(Centennial Fellow) Back around 1600, a Scottish physician made so bold as to write that the king of England and Anglican church officials were answerable to a higher power. His phraseology was not kind, and the Court of Star Chamber ordered his ears cut off.
Even in the United States, there have always been those who want to shut you up one way or the other, the tradition stretching from the Alien and Sedition Acts of the John Adams administration to the campaign finance laws of today.
There’s always an excuse — maybe that the king has the divine right to outvote God and that arguments to the contrary thwart earthly order. Journalist Elizabeth Drew, in raging against super PACs, has her reasons, too, namely that the controls she favors are crucial to democratic elections, a contradiction holding hands with several others in an article in The New York Review of Books.
The piece — referred to here because it is similar to pieces by other progressive journalists — defines super PACs concisely and well as “political action committees that collect and spend unlimited corporate or individual contributions to pay for ads that are explicitly for a specified candidate.”
The groups, which are not supposed to communicate with candidates, have been spending millions this election year, much of it on negative and sometimes misleading TV spots.
Campaign finance laws once prohibited such committees, even to the extent that a nonprofit group was told it could not show a film making censorious observations about Hillary Clinton. That was so clearly a violation of constitutional rights that the Supreme Court said oh, yes it can, opening the door to a further lower court ruling allowing unrestricted super PAC spending, which, according to Drew, contorts elections, putting them in the hands of the rich.
Sure, some super PAC ads may influence voters, not least of all when they are on target, but to think they can trick most of the voters most of the time requires you to think the general populace is a brick short of a load. Is that what Drew means by democracy — consent of the stupid? In fact, she herself writes that the public has been outraged by some of them, and there is scads of evidence that candidates who do the most spending also do quite a bit of losing.
Meanwhile, free speech has boundless good effects, and no matter what some on the left say (if not Drew), regulating the money spent on discourse is regulating discourse. Insist on the contrary and you are saying it would be no violation of the First Amendment for the government to instruct the New York Review of Books on how much, if any, of its revenue it can spend on editorial product, including what it pays Drew.
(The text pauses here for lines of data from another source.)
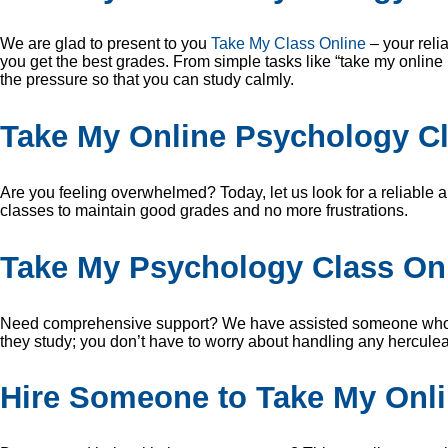
We are glad to present to you
Take My Class Online
– your reli
you get the best grades. From simple tasks like “take my online
the pressure so that you can study calmly.
Take My Online Psychology Cl
Are you feeling overwhelmed? Today, let us look for a reliable a
classes to maintain good grades and no more frustrations.
Take My Psychology Class On
Need comprehensive support? We have assisted someone who “sa
they study; you don’t have to worry about handling any herculea
Hire Someone to Take My Onl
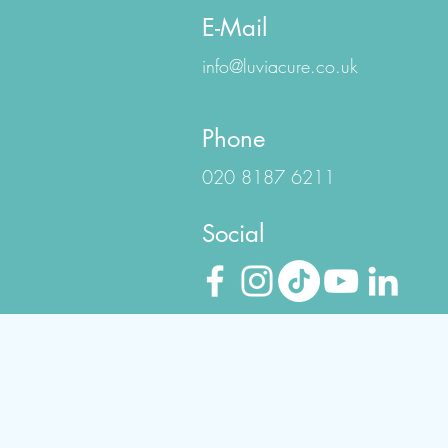
E-Mail
info@luviacure.co.uk
Phone
020 8187 6211
Social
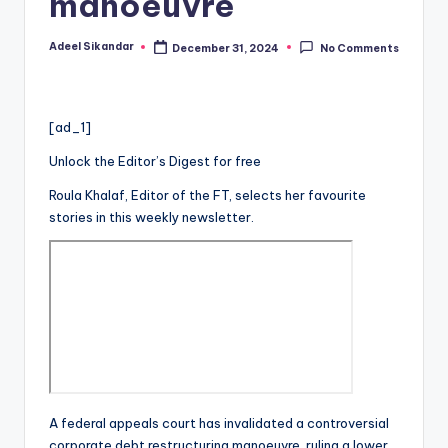
manoeuvre
Adeel Sikandar
December 31, 2024
No Comments
Posted
by
[ad_1]
Unlock the Editor’s Digest for free
Roula Khalaf, Editor of the FT, selects her favourite
stories in this weekly newsletter.
A federal appeals court has invalidated a controversial
corporate debt restructuring manoeuvre, ruling a lower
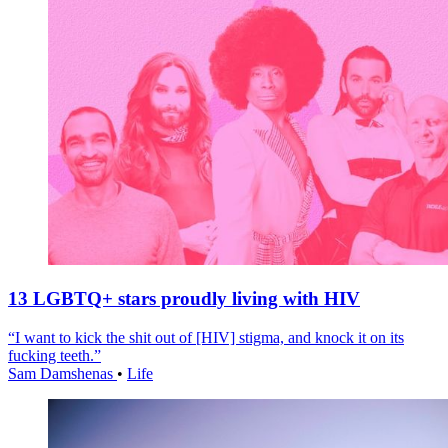
13 LGBTQ+ stars proudly living with HIV
“I want to kick the shit out of [HIV] stigma, and knock it on its
fucking teeth.”
Sam Damshenas
•
Life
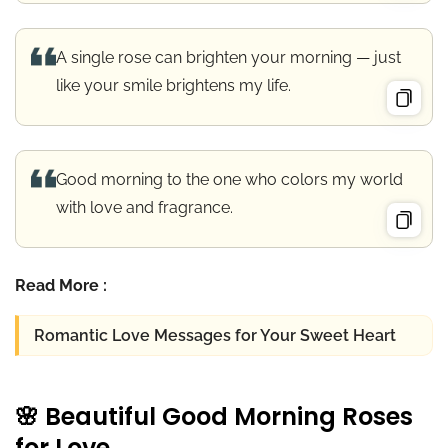
A single rose can brighten your morning — just
like your smile brightens my life.
Good morning to the one who colors my world
with love and fragrance.
Read More :
Romantic Love Messages for Your Sweet Heart
🌸 Beautiful Good Morning Roses
for Love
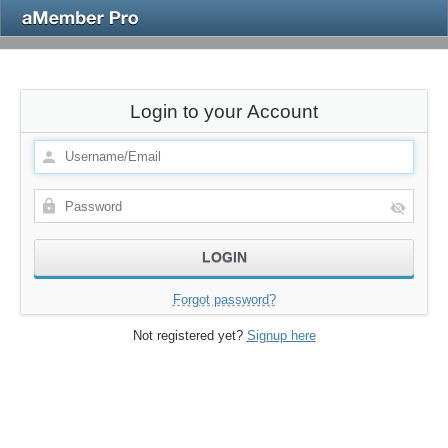
Login to your Account
Forgot password?
Not registered yet?
Signup here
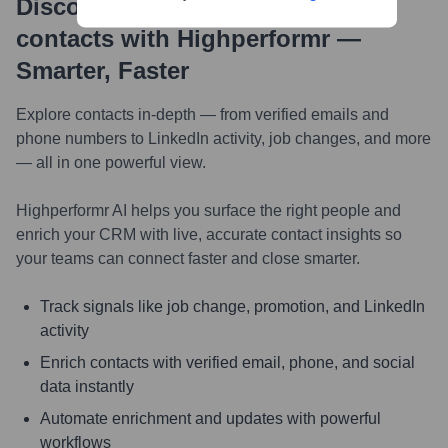
Discover, research and enrich
contacts with Highperformr —
Smarter, Faster
Explore contacts in-depth — from verified emails and
phone numbers to LinkedIn activity, job changes, and more
— all in one powerful view.
Highperformr AI helps you surface the right people and
enrich your CRM with live, accurate contact insights so
your teams can connect faster and close smarter.
Track signals like job change, promotion, and LinkedIn
activity
Enrich contacts with verified email, phone, and social
data instantly
Automate enrichment and updates with powerful
workflows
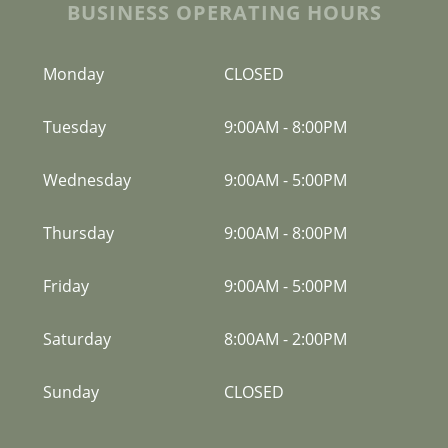
BUSINESS OPERATING HOURS
Monday
CLOSED
Tuesday
9:00AM
-
8:00PM
Wednesday
9:00AM
-
5:00PM
Thursday
9:00AM
-
8:00PM
Friday
9:00AM
-
5:00PM
Saturday
8:00AM
-
2:00PM
Sunday
CLOSED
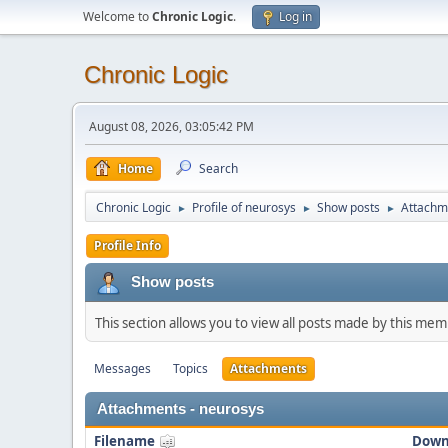
Welcome to
Chronic Logic
.
Log in
Chronic Logic
August 08, 2026, 03:05:42 PM
Home
Search
Chronic Logic
Profile of neurosys
Show posts
Attachm
►
►
►
Profile Info
Show posts
This section allows you to view all posts made by this me
Messages
Topics
Attachments
Attachments - neurosys
Filename
Down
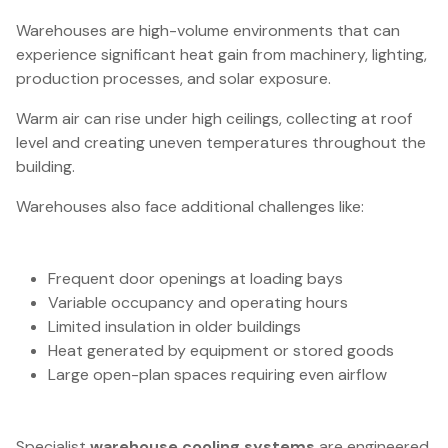
Warehouses are high-volume environments that can
experience significant heat gain from machinery, lighting,
production processes, and solar exposure.
Warm air can rise under high ceilings, collecting at roof
level and creating uneven temperatures throughout the
building.
Warehouses also face additional challenges like:
Frequent door openings at loading bays
Variable occupancy and operating hours
Limited insulation in older buildings
Heat generated by equipment or stored goods
Large open-plan spaces requiring even airflow
Specialist
warehouse cooling systems
are engineered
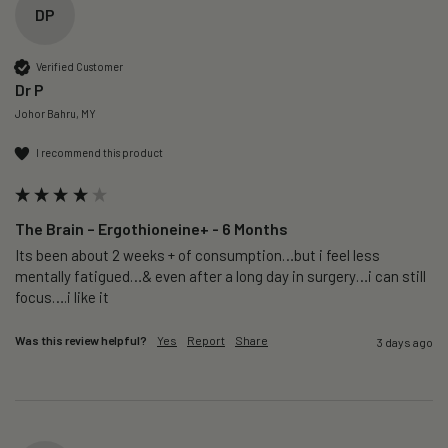
DP
Verified Customer
Dr P
Johor Bahru, MY
I recommend this product
The Brain – Ergothioneine+ - 6 Months
Its been about 2 weeks + of consumption…but i feel less 
mentally fatigued…& even after a long day in surgery…i can still 
focus….i like it
Was this review helpful?
Yes
Report
Share
3 days ago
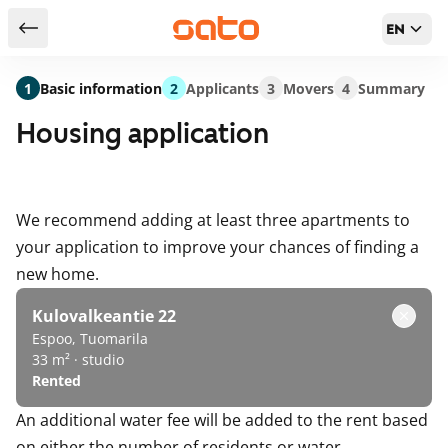
EN
Return to serch results
1
Basic information
2
Applicants
3
Movers
4
Summary
Housing application
We recommend adding at least three apartments to
your application to improve your chances of finding a
new home.
Kulovalkeantie 22
Espoo, Tuomarila
33 m² · studio
Rented
An additional water fee will be added to the rent based
on either the number of residents or water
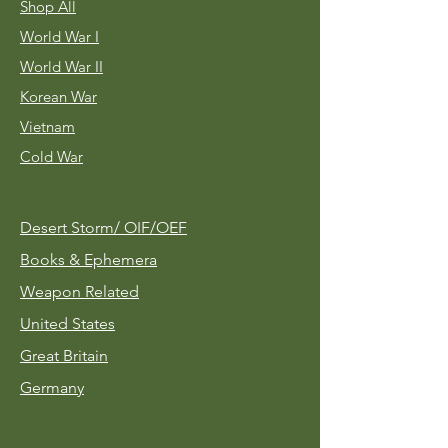
Shop All
World War I
World War II
Korean War
Vietnam
Cold War
Desert Storm/
OIF/OEF
Books & Ephemera
Weapon Related
United States
Great Britain
Germany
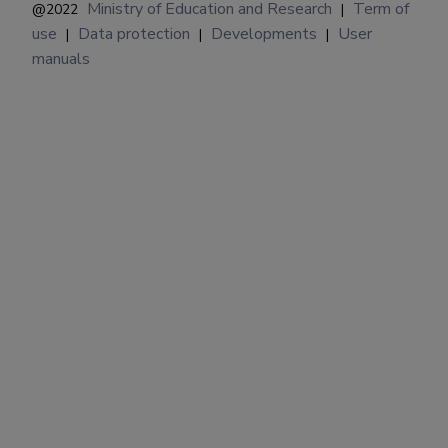
Ministry of Education and Research
Term of
@2022
|
use
Data protection
Developments
User
|
|
|
manuals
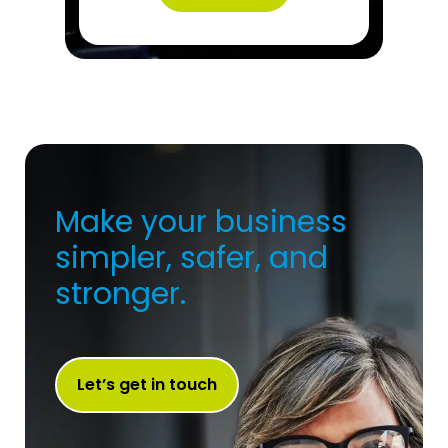
Make your business
simpler, safer, and
stronger.
Let’s get in touch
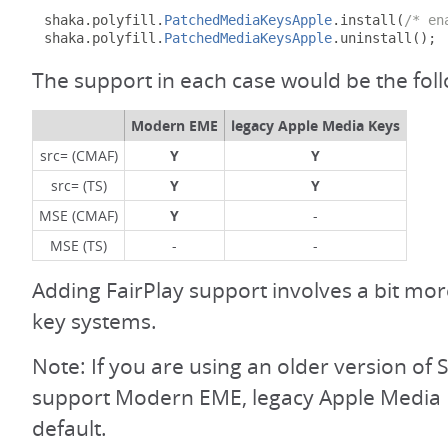
shaka
.
polyfill
.
PatchedMediaKeysApple
.
install
(
/* en
shaka
.
polyfill
.
PatchedMediaKeysApple
.
uninstall
();
The support in each case would be the fol
Modern EME
legacy Apple Media Keys
src= (CMAF)
Y
Y
src= (TS)
Y
Y
MSE (CMAF)
Y
-
MSE (TS)
-
-
Adding FairPlay support involves a bit mo
key systems.
Note: If you are using an older version of S
support Modern EME, legacy Apple Media 
default.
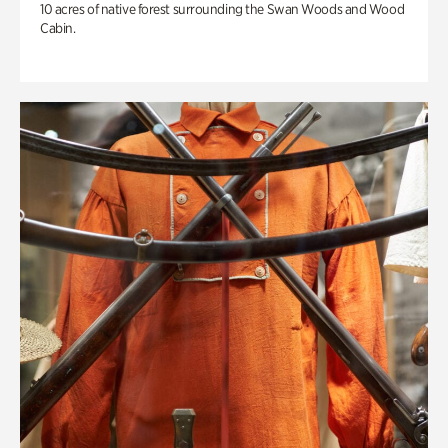
10 acres of native forest surrounding the Swan Woods and Wood
Cabin.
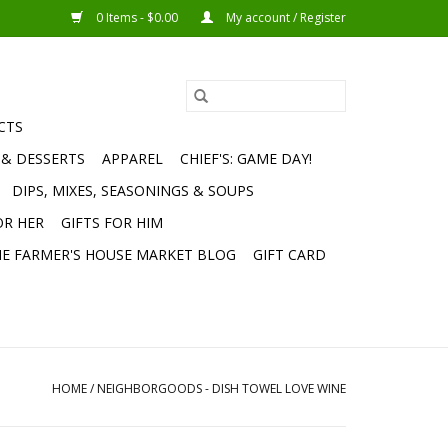
0 Items - $0.00
My account / Register
CTS
 & DESSERTS
APPAREL
CHIEF'S: GAME DAY!
DIPS, MIXES, SEASONINGS & SOUPS
OR HER
GIFTS FOR HIM
E FARMER'S HOUSE MARKET BLOG
GIFT CARD
HOME
/
NEIGHBORGOODS - DISH TOWEL LOVE WINE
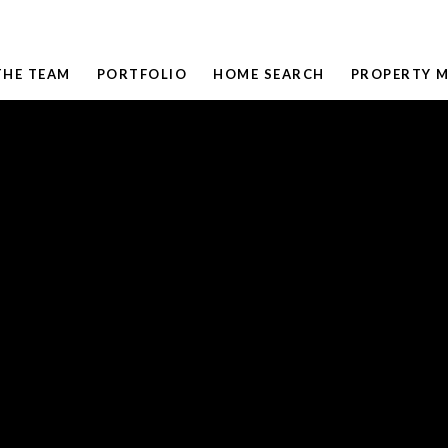
THE TEAM
PORTFOLIO
HOME SEARCH
PROPERTY 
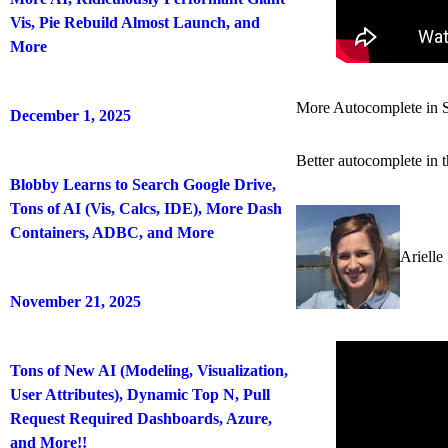
Vis, Pie Rebuild Almost Launch, and
More
More Autocomplete in 
December 1, 2025
Better autocomplete in 
Blobby Learns to Search Google Drive,
Tons of AI (Vis, Calcs, IDE), More Dash
Containers, ADBC, and More
Arielle
November 21, 2025
Tons of New AI (Modeling, Visualization,
User Attributes), Dynamic Top N, Pull
Request Required Dashboards, Azure,
and More!!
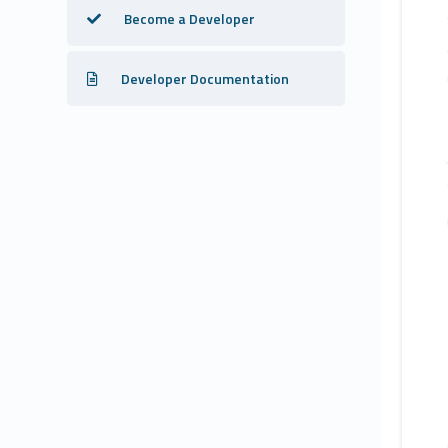
Become a Developer
Developer Documentation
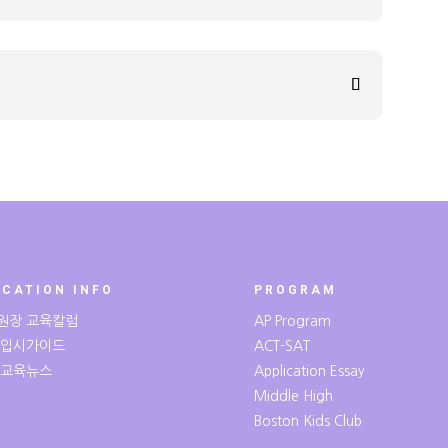
UCATION INFO
PROGRAM
원장 교육칼럼
AP Program
 입시가이드
ACT-SAT
 교육뉴스
Application Essay
Middle High
Boston Kids Club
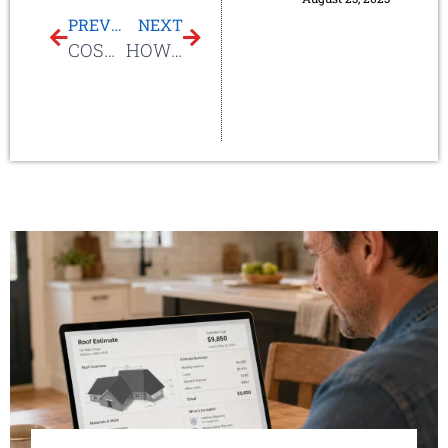
PREVIOUS
NEXT
COST OF SKYLIGHTS
HOW MUCH ARE SUN TUNNELS?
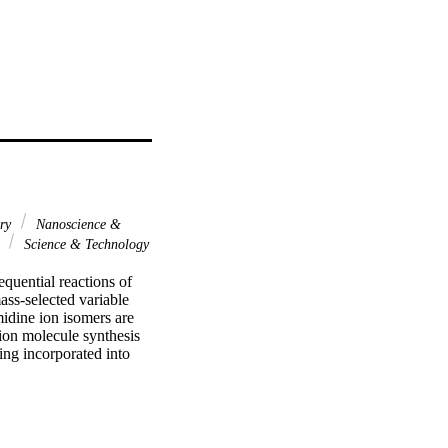
ary
Nanoscience &
l
Science & Technology
quential reactions of 
ss-selected variable 
idine ion isomers are 
ion molecule synthesis 
ng incorporated into 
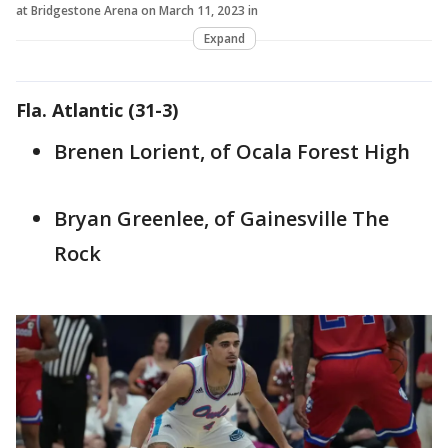
at Bridgestone Arena on March 11, 2023 in
Expand
Fla. Atlantic (31-3)
Brenen Lorient, of Ocala Forest High
Bryan Greenlee, of Gainesville The
Rock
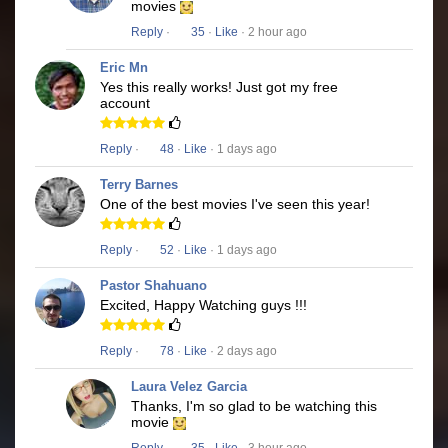
movies
Reply
·
35
·
Like
· 2 hour ago
Eric Mn
Yes this really works! Just got my free
account
Reply
·
48
·
Like
· 1 days ago
Terry Barnes
One of the best movies I've seen this year!
Reply
·
52
·
Like
· 1 days ago
Pastor Shahuano
Excited, Happy Watching guys !!!
Reply
·
78
·
Like
· 2 days ago
Laura Velez Garcia
Thanks, I'm so glad to be watching this
movie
Drew’s solution to all this unabashed liberty is more government financing of campaigns, which is to say, government by consent of government. That’s especially the case when you figure incumbents writing the new laws are never going to give challengers an even break, although now we come to another Drew fear: state laws requiring photo IDs to vote.
I guess we are back to the people-are-stupid thesis, because Drew sees no way minorities, the elderly and students will be able to comply, even though the states turning this direction are making it easier than a kindergarten class to get the IDs. What is Drew to make of the black vote in Georgia increasing after ID laws went into effect? A bipartisan Carter-era commission said such laws would fortify faith in the system, encouraging participation. Just maybe that group was right.
The other pretense is that voter fraud is not a U.S. problem or has been or will be, which would be very, very nice if it were true, but it isn’t.
Today’s autocrats may be more civilized than the types who used to cut off ears, but I’d like them to become more civilized still, supporting honesty and free speech in elections.